A Registered National Landmark, the caverns boast a series of underground rooms, some 10 stories high complete with towering rock formations. The most notable formation is the Double Column, a geological wonder created when one of the cavern’s stalactites joined with one of the floor’s stalagmites, creating a 47-foot column. But this is just one of many wonders below the surface. Most visitors are surprised to find the world’s largest musical instrument in Luray Caverns: the Great Stalacpipe Organ. Visitors only have to gently tap on the stalactites that fill the cavern’s three acres, producing a wondrous musical effect that can’t be found anywhere else in the world.

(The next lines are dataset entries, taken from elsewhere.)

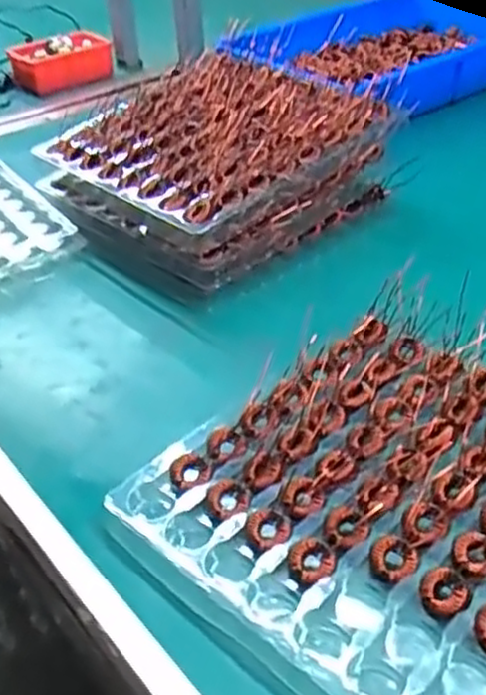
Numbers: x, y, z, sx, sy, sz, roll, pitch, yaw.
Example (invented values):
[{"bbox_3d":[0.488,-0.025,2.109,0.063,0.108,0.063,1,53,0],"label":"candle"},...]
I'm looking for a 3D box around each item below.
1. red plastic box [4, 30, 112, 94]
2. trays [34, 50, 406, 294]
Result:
[{"bbox_3d":[-0.294,-0.462,1.161,0.154,0.052,0.094,-28,45,-28],"label":"red plastic box"},{"bbox_3d":[-0.030,-0.212,0.769,0.280,0.088,0.266,-34,47,-30],"label":"trays"}]

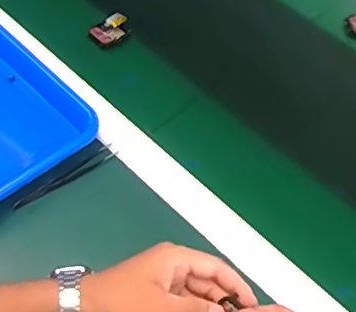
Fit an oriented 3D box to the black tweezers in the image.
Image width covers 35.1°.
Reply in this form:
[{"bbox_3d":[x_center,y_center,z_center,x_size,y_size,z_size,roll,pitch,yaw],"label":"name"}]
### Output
[{"bbox_3d":[-0.112,0.020,0.562,0.115,0.015,0.008,-30,61,-25],"label":"black tweezers"}]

Luray also boasts the area’s newest vineyard, Luray Caverns Vineyard, where native Norton grapes were planted in 2013. The valley’s climate conditions and the area’s rich soils create intense flavors and aromatic wines, with 25-some wineries within a 35-mile drive of The Mimslyn Inn. Today, the entire Shenandoah Valley is renowned for its wine scene, producing some of the country’s most exciting varietals and making the valley the perfect retreat for a culinary road trip.
Virginia Civil War
During the Civil War, the peaceful beauty of the Shenandoah Valley was shattered as Union and Confederate forces fought for control of this vital land, a thoroughfare to Washington, D.C. For four years, the valley became the setting for some of the war’s most pivotal battles, including Stonewall Jackson’s 1862 Valley Campaign, which victoriously fended off the Union. For years, Shenandoah was known as the “Valley of Humiliation” for the North.
Surrounding The Mismslyn Inn, more than 200 Civil War sites dot Shenandoah Valley. Guests at the historic hotel can reach the Battle of New Market simply by setting out on Highway 211. The 1864 battle marked the last major Confederate victory in the Shenandoah Valley, and in 1996, Congress designated eight counties in the Shenandoah Valley as a National Heritage Area, marking the significance the valley played in the war. For those who enjoy interesting road trips, the Civil War Trail program offers several driving tours that follow some of the area’s major campaigns.
The Mimslyn Inn property has a storied past as well. Before the inn was built, the area served as an army encampment, with the previous building housing a hospital during the Civil War. Aside from the war, the childhood homes of Presidents Thomas Jefferson, James Madison, James Monroe, Abraham Lincoln and Woodrow Wilson can be found within a 40-minute radius of The Mimslyn Inn.
Virginia inn southern comfort
From cavern delights to park recreation, and from winery adventures to historic exploration, The Mimslyn Inn has its many draws, but luxury is perhaps its greatest attraction.
After a day of adventure in Shenandoah, there’s no better place for southern respite than The Mimslyn Inn, flaunting a recent $8 million renovation, its full-service Seasons Spa and two exemplary fine dining establishments. Exuding the same warmth and charm since 1931, it is here at The Mimslyn Inn that southern comfort takes on new meaning.